Não esperem ler aqui a review de um jogo. CLT não é um jogo, antes uma experiência interactiva que podem adquirir na Steam. E como experiência é muito bem pensada, já que estica todos os limites daquilo que pensamos poder ser abordado e construído em formato videojogo.

Através de dez níveis com 24 cartas de tarot, vamos progredindo numa espécie de narrativa pensada por uma mulher. Escrevo pensada e não contada porque a sua falta de linearidade  assemelha-se mais a como uma pessoa estruturaria pensamentos apenas para si do que a uma articulação de linguagem a ser apreendida por outros. A cada carta corresponde um nome e um número de entre 24 e devemos escolher sempre entre duas cartas para progredir. Em cada nível os nomes das cartas seguem um tema – célebres sexologistas, nomes de homem, nomes de mulher, nomes andróginos ou até marcas de brinquedos sexuais. Cada nível retrata uma experiência dessa narradora: por exemplo, o primeiro contacto com pornografia em tenra idade leva-nos a navegar por entre cartas com nome de actores e atrizes da indústria pornográfica.

CTL está montado em torno de imagética abstracta e uma vaga banda sonora, algo esotérica. Não há nada de explicitamente erótico, pois os textos da narrativa têm gralhas intencionalmente cometidas e assinaladas, para que seja quase sempre possível ler as frases por associação verbal. Senti que esses 90 e tal por cento nos testes psicotécnicos de associação abstracta que fiz no preparatório me serviram para qualquer coisa. O objectivo dos nossos compatriotas da Not a Game Studio foi retirar qualquer referência explicitamente sexual para que não houvesse forma de o jogo ser formalmente censurado ou remetido para conteúdos para maiores de 18, uma ideia louvável para descomplicar o acesso a uma experiência que explora um tema tantas vezes tabu e fugir do preconceito de que os videojogos são uma experiência infantilizada.

E é por isto que sinto que CLT merece o meu respeito e nem me atrevo a formular trocadilhos com clítoris, tarot, interpretações de imagens rorschachianas à moda de Michael Bay em Independence Day (“isto parecem-me mamas”, “isto parece-me uma mulher nua”, etc.), pois não é o que este jogo merece. Estou longe de ser um entendido, mas depois da hora e meia que passei com CLT estou convencido de que se assemelha mais a uma experiência de fruição artística que nos faz refletir do que a um videojogo, pelo que far-me-ia perfeito sentido encontrá-lo como objecto interactivo numa exposição ou museu de arte contemporânea, numa versão mais curta.

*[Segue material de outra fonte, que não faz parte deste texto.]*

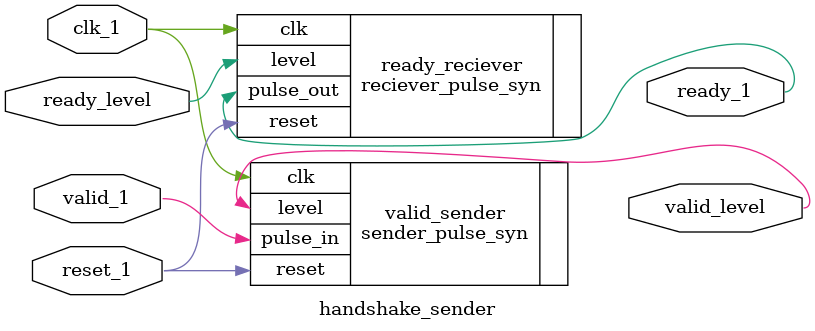
<source format=sv>
module handshake_reciever(
    input        clk_2,
    input        reset_2,
    input        [7:0] data_1,
    output logic [7:0] data_2,
    input        ready_2,
    output logic ready_level,
    input        valid_level,
    output logic valid_2
    );

    logic ready_pulse_2;
    logic valid_pulse_2;
    logic [7:0] data_reg;

    assign data_2 = data_reg;
    assign ready_pulse_2 = ready_2 & valid_2;

    sender_pulse_syn ready_sender(
        .clk(clk_2),
        .reset(reset_2),
        .pulse_in(ready_pulse_2),
        .level(ready_level)
    );
    reciever_pulse_syn valid_reciever(
        .clk(clk_2),
        .reset(reset_2),
        .level(valid_level),
        .pulse_out(valid_pulse_2)
    );

    always_ff @(posedge clk_2, posedge reset_2)
    begin
        if(reset_2==1)
        begin
            valid_2     <= 0;
            data_reg    <= 0;
        end
        else
        begin
            if (valid_pulse_2 == 1)
            begin
                valid_2 <= 1'b1;
                data_reg<= data_1;
            end
            else
            begin
                data_reg <= data_reg;
                if (ready_2 == 1)
                    valid_2  <= 1'b0;
                else
                    valid_2  <= valid_2;
            end
        end
    end
endmodule

module handshake_sender(
    input        clk_1,
    input        reset_1,
    input        valid_1,
    output logic valid_level,
    input        ready_level,
    output logic ready_1
    //input  [7:0] data_in,
    //output logic [7:0] data_out
);
    //assign data_out = data_in; //if circuit layout has limitation, use this
    sender_pulse_syn valid_sender(
        .clk(clk_1),
        .reset(reset_1),
        .pulse_in(valid_1),
        .level(valid_level)
    );
    reciever_pulse_syn ready_reciever(
        .clk(clk_1),
        .reset(reset_1),
        .level(ready_level),
        .pulse_out(ready_1)
    );

endmodule
</source>
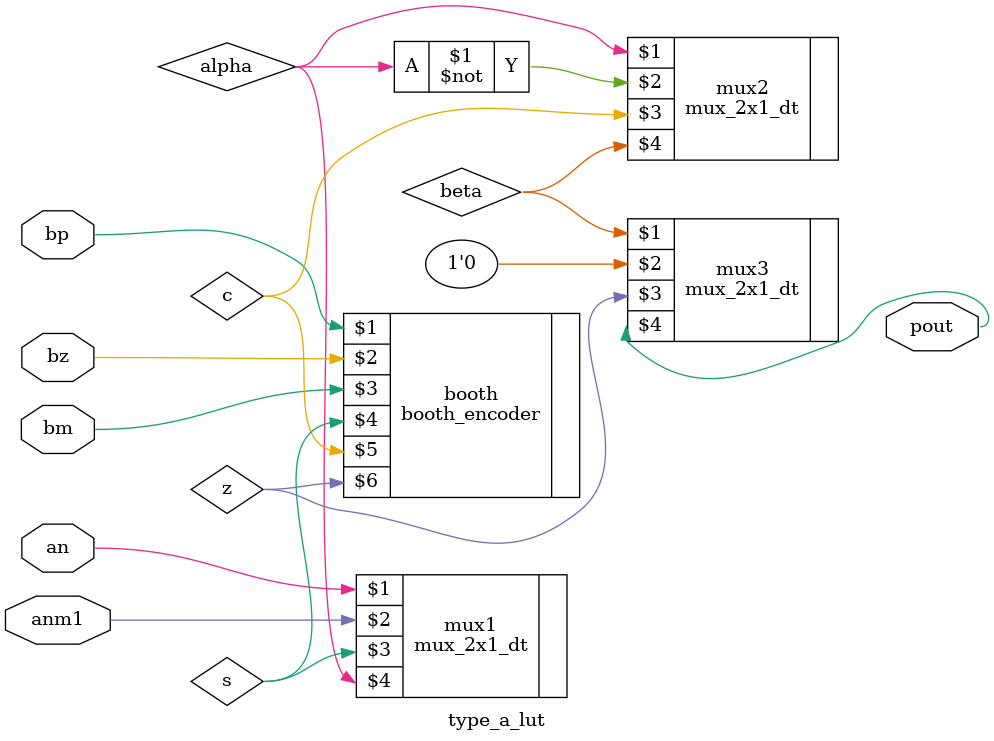
<source format=sv>
module type_a_lut(
  input wire an, anm1, bp, bz, bm,
  output wire pout);
  
  wire s, c, z;
  wire alpha, beta;
  
  booth_encoder booth(bp, bz, bm, s, c, z);
  mux_2x1_dt mux1(an, anm1, s, alpha);
  mux_2x1_dt mux2(alpha, ~alpha, c, beta);
  mux_2x1_dt mux3(beta, 1'b0, z, pout);
  
endmodule
</source>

A nível conceptual e visual nada tenho a apontar, pois CLT cumpre com a expectativa de ser uma experiência duradoura no jogador. Não me revi na maioria das experiências imaginadas nos diferentes níveis uma vez que me pareceram dizer apenas respeito à sexualidade da mulher, mas tentei estabelecer algum paralelismo com as minhas próprias experiências quando equivalentes, como quando a narradora descreve o desconforto e asco que sentiu no seu primeiro contacto com a pornografia. Não que ter esses sentimentos seja algo reservado a algum género, mas no meu caso nada teve a ver e isso deu-me que pensar.

Já mecanicamente algumas ideias não são bem concretizadas. Não faz muito sentido ao início como fazemos avançar a narrativa, e mesmo lá para o final apenas sei que estatisticamente devo tentar escolher cartas de nomes que ainda não encontrei como forma de avançar. Ainda assim, por vezes retrocedi na narrativa e tive de retomar uma sequência que muitas vezes pareceu arbitrária para concluir os níveis. Quanto aos temas de cada nível, o texto entendido por associação verbal, lá para o fim, torna-se imperceptível sem que se tirem vários minutos para decifrar as gralhas pelo que dei por mim apenas a tentar vencer o loop mecânico, o que não foi muito divertido ou interessante.

CLT, como não-jogo, não merece que eu aqui o recomende ou dissuada leitores de o experimentarem (há uma demo, mas também só custa 3 euros). Quem não está virado para experiências fora da caixa seguramente não tirará nada daqui, quem está pode ou não gostar da experiência. Se vos deixar a pensar, cumpriu a sua missão. A mim deixou-me a pensar quer no tema, quer no quão diferentes as abordagens a um videojogo podem ser.

Nota: a Not a Game Studio foi fundada pelo nosso ex-camarada de galinheiro Isaque Sanches, que gentilmente cedeu uma cópia para review através do sistema de Steam Curator. Como sou apenas um viçoso frango e nunca coincidi ou privei com este veterano galináceo, não há questões de idoneidade. É a segunda vez que escrevo este disclaimer, logo tenho nova desculpa para escrever idoneidade.